* _Exercices_
A. Quel ouvrage de Nietzsche est cité dans l'accroche de l'extrait sur la souffrance ?
B. Remplacez « souffrance » par « douleur » dans le passage de l'extrait sur la souffrance situé entre « Dissertation : L’universalité de la souffrance en question. » et « volonté et représentation. », bornes incluses, puis recopiez ce passage.

* _Extrait proposé_

Dissertation : L’universalité de la souffrance en question.
« Mais la nature aurait beau faire, et même le bonheur : quel que soit un homme, quel que soit son bien, la souffrance est pour tous l’essence de la vie, nul n’y échappe. »
À l’appui des œuvres au programme de français en prépa scientifiques, vous discuterez cette assertion d’Arthur Schopenhauer dans Le Monde comme volonté et représentation.
Intro de la dissertation : l’universalité de la souffrance en question
[Accroche] « Schopenhauer dit “la volonté”, mais rien n’est plus caractéristique de sa philosophie que l’absence totale du vouloir » écrit Nietzsche dans la Volonté de puissance. Si Nietzsche a été en grande partie stimulé et inspiré par la pensée de Schopenhauer, sa pensée a cependant pris des tours radicalement éloignés. Nietzsche reproche en particulier à Schopenhauer sa conception radicalement pessimiste de la vie, un certain défaitisme du bonheur, qui correspond si peu à l’éloge de la « volonté de puissance » faite par Nietzsche – qui dit « oui » au monde.

* _Données fournies_

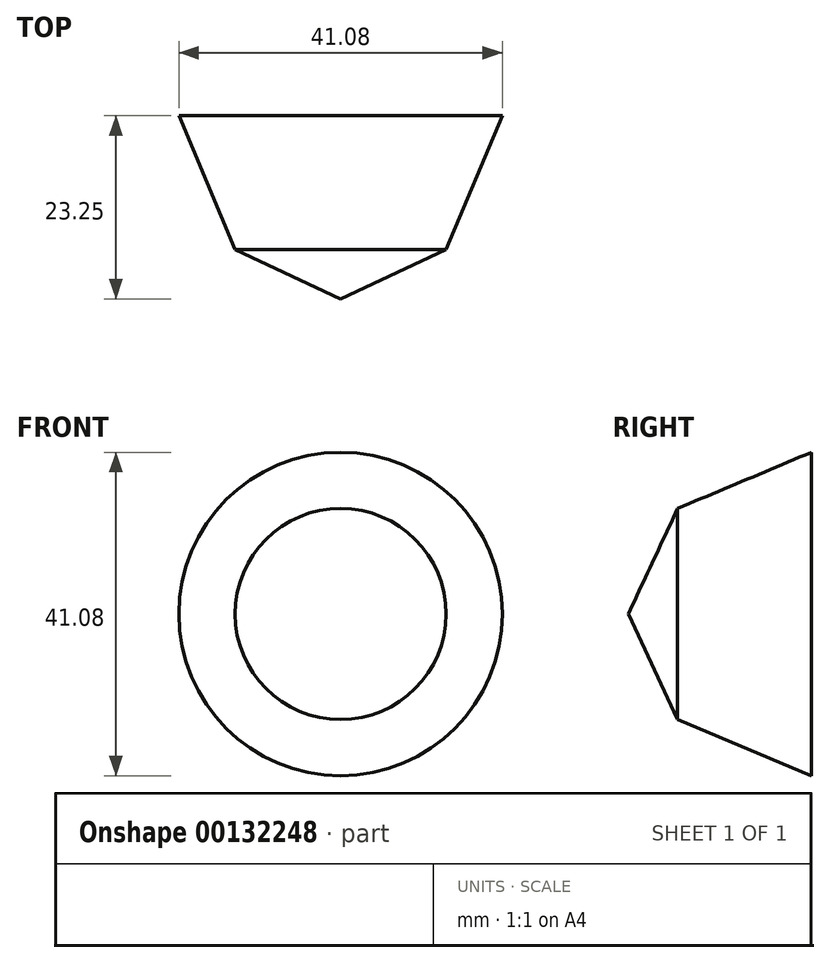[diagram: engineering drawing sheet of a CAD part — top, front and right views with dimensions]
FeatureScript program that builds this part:
annotation { "Feature Type Name" : "Feature", "Feature Type Description" : "" }
export const myFeature = defineFeature(function(context is Context, id is Id, definition is map)
    precondition{}
    {
        {
            var Q0;
            Q0=qCreatedBy(makeId("Top.planeOp"),FACE);
            var sketch = newSketch(context, id + "F0", { "sketchPlane" : qUnion([Q0])});
            skLineSegment(sketch, "E0", {"start": v(0, -23.25) * mm, "end": v(13.4, -16.97) * mm});
            skLineSegment(sketch, "E1", {"start": v(13.4, -16.97) * mm, "end": v(20.54, 0) * mm});
            skLineSegment(sketch, "E2", {"start": v(20.54, 0) * mm, "end": v(0, 0) * mm});
            skLineSegment(sketch, "E3", {"start": v(0, 0) * mm, "end": v(0, -23.25) * mm});
            skSolve(sketch);
        }
        {
            var Q0;
            Q0=makeQuery(id+"F0.imprint","IMPRINT",FACE,{"disambiguationData":[TD([[makeQuery(id+"F0.imprint","IMPRINT",EDGE,{"derivedFrom":sQuery(id+"F0.wireOp",EDGE,"E0")}),1.0]])]});
            var Q1;
            Q1=sQuery(id+"F0.wireOp",EDGE,"E3");
            revolve(context, id + "F1", {"entities" : qUnion([Q0]), "axis" : qUnion([Q1]), "revolveType" : RevolveType.FULL});
        }
    });
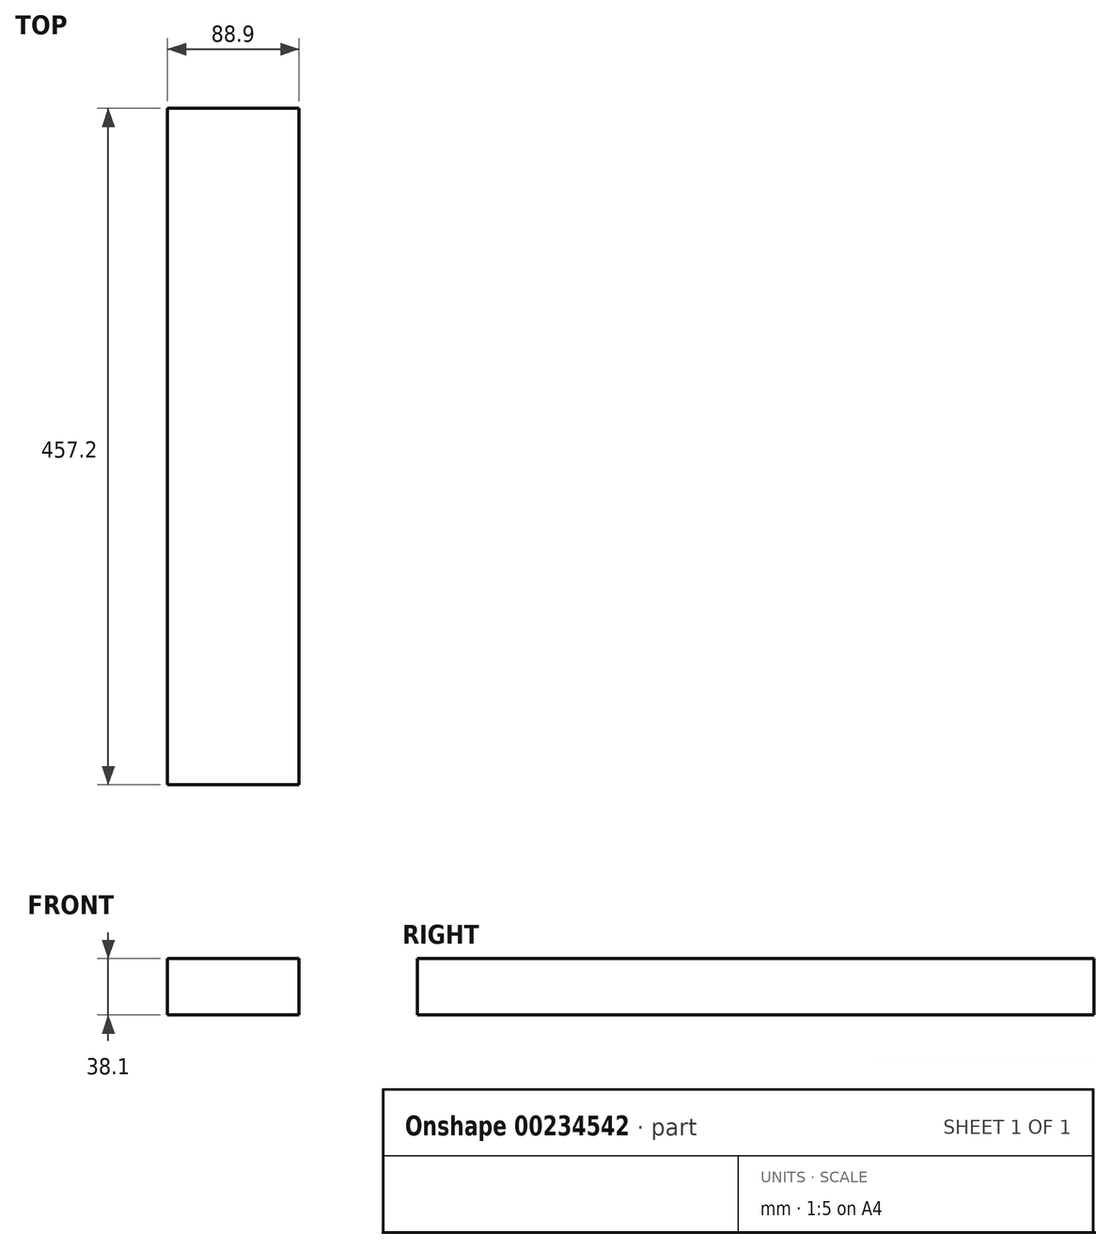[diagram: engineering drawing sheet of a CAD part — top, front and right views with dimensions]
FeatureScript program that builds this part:
annotation { "Feature Type Name" : "Feature", "Feature Type Description" : "" }
export const myFeature = defineFeature(function(context is Context, id is Id, definition is map)
    precondition{}
    {
        {
            var Q0;
            Q0=qCreatedBy(makeId("Top.planeOp"),FACE);
            var sketch = newSketch(context, id + "F0", { "sketchPlane" : qUnion([Q0])});
            skLineSegment(sketch, "E0.bottom", {"start": v(0, 0) * mm, "end": v(88.9, 0) * mm});
            skLineSegment(sketch, "E0.top", {"start": v(0, 457.2) * mm, "end": v(88.9, 457.2) * mm});
            skLineSegment(sketch, "E0.left", {"start": v(0, 0) * mm, "end": v(0, 457.2) * mm});
            skLineSegment(sketch, "E0.right", {"start": v(88.9, 0) * mm, "end": v(88.9, 457.2) * mm});
            skSolve(sketch);
        }
        {
            var Q0;
            Q0 = qSketchRegion(id + "F0", true);
            extrude(context, id + "F1", {"entities" : qUnion([Q0]), "depth" : 38.1 * mm});
        }
    });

* _Réponses_
A. La Volonté de puissance.

B.
Dissertation : L’universalité de la douleur en question.
« Mais la nature aurait beau faire, et même le bonheur : quel que soit un homme, quel que soit son bien, la douleur est pour tous l’essence de la vie, nul n’y échappe. »
À l’appui des œuvres au programme de français en prépa scientifiques, vous discuterez cette assertion d’Arthur Schopenhauer dans Le Monde comme volonté et représentation.